Rewrite the records below, changing each "scientific name" to "binomial" and leaving everything else as it is. Omit the pictures from your answer.

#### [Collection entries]
##########

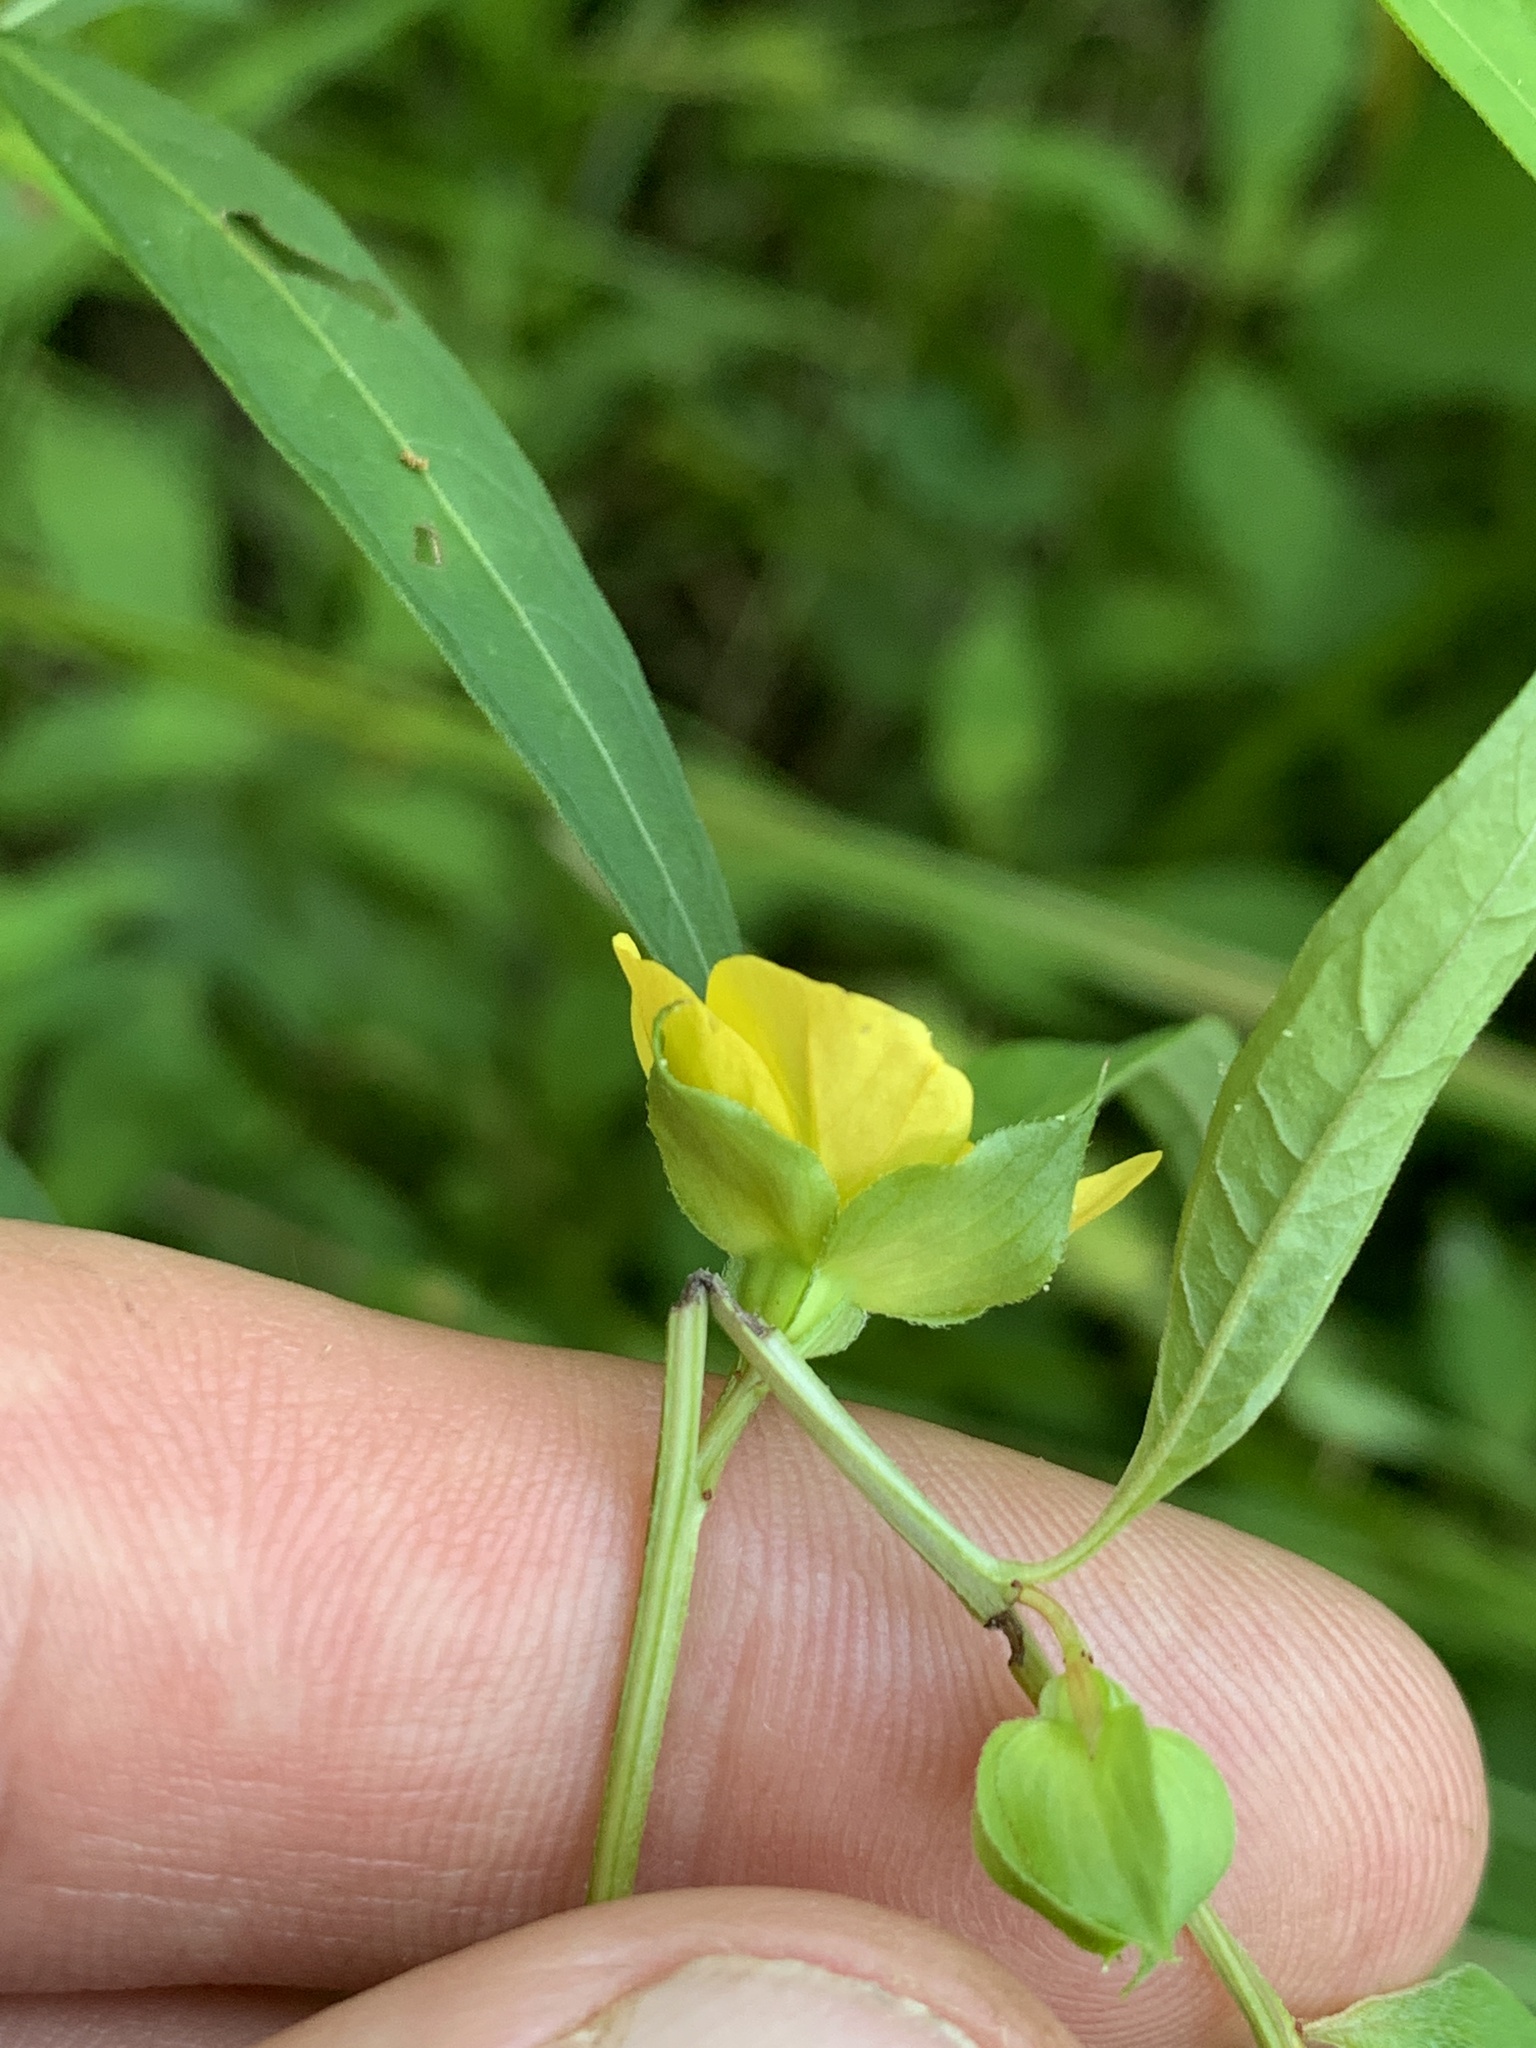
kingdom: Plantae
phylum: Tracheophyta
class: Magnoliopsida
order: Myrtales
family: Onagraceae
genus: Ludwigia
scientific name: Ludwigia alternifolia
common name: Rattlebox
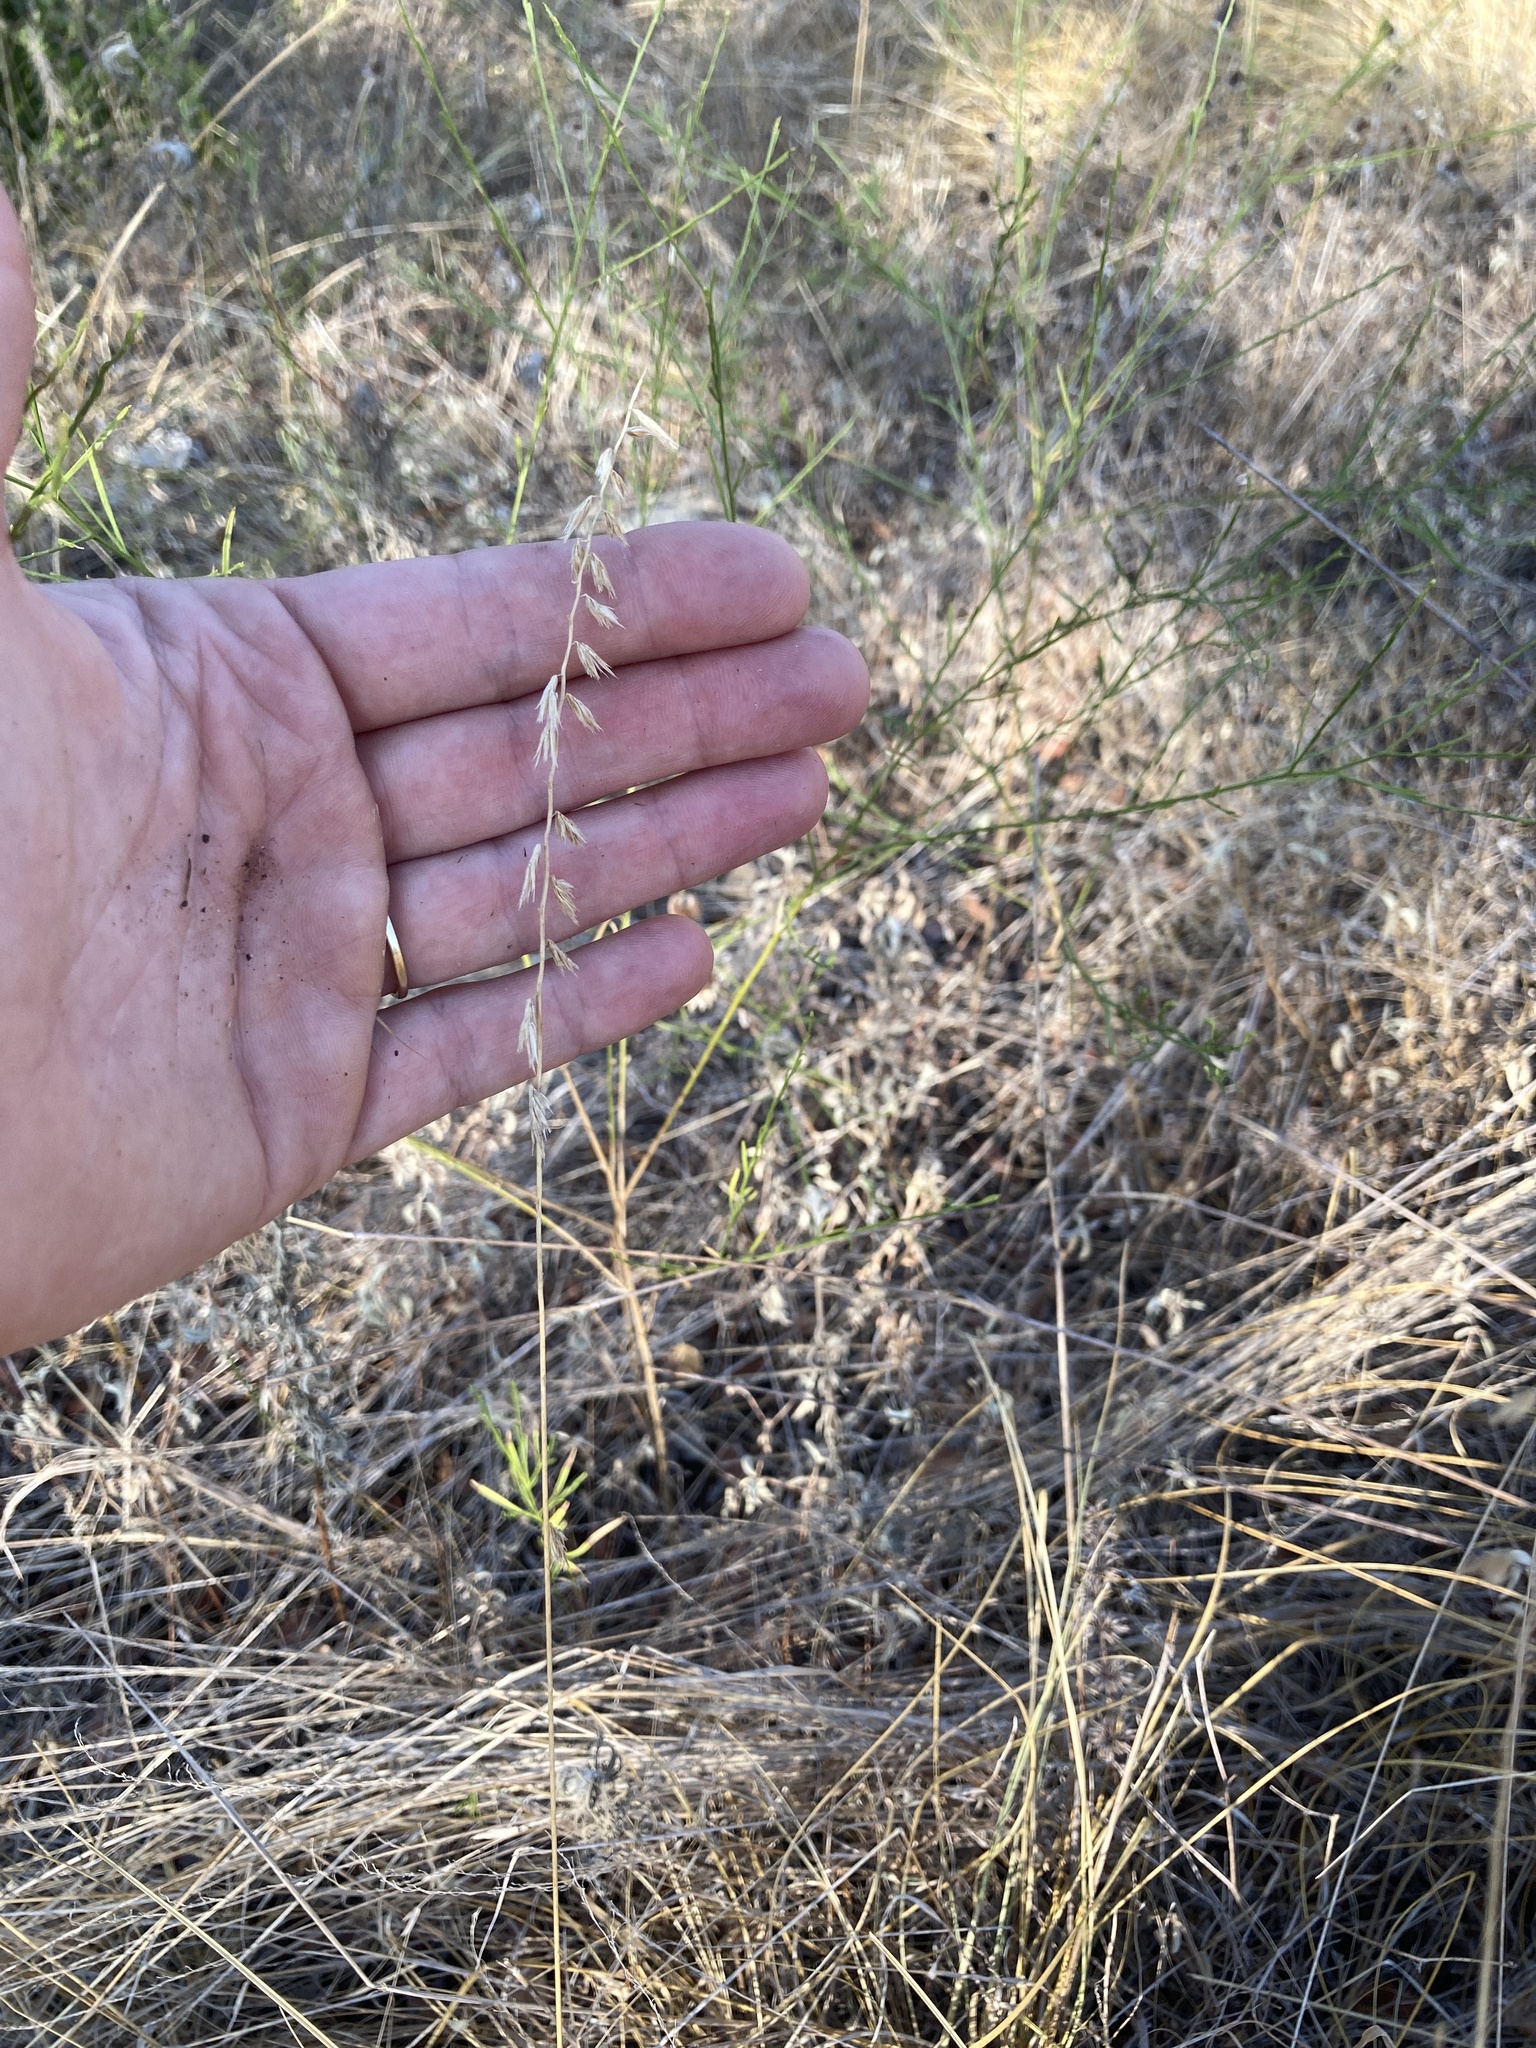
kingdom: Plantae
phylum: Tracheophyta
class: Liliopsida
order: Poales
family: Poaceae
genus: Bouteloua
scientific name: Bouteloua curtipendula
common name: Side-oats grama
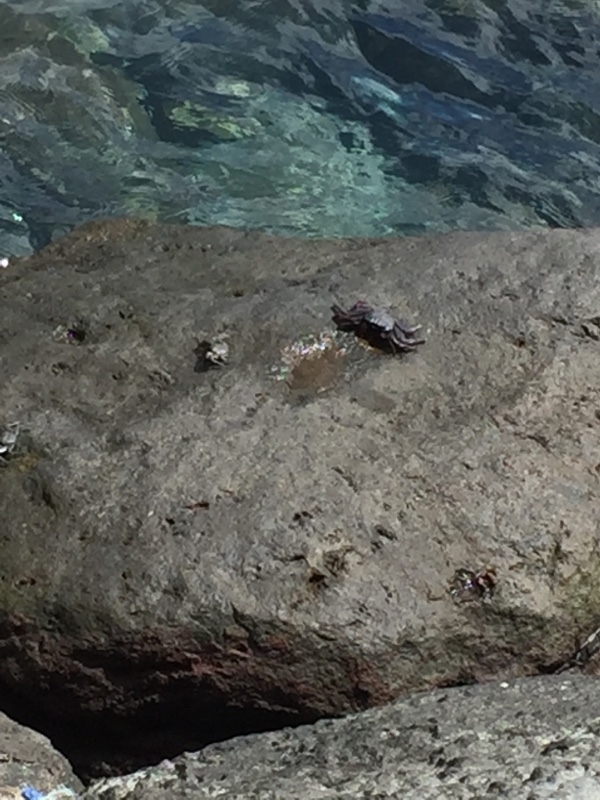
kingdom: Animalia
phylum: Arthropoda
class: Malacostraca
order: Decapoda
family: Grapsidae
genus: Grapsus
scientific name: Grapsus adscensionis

##########

#### [The reply]
kingdom: Plantae
phylum: Tracheophyta
class: Magnoliopsida
order: Myrtales
family: Onagraceae
genus: Ludwigia
binomial: Ludwigia alternifolia
common name: Rattlebox
kingdom: Plantae
phylum: Tracheophyta
class: Liliopsida
order: Poales
family: Poaceae
genus: Bouteloua
binomial: Bouteloua curtipendula
common name: Side-oats grama
kingdom: Animalia
phylum: Arthropoda
class: Malacostraca
order: Decapoda
family: Grapsidae
genus: Grapsus
binomial: Grapsus adscensionis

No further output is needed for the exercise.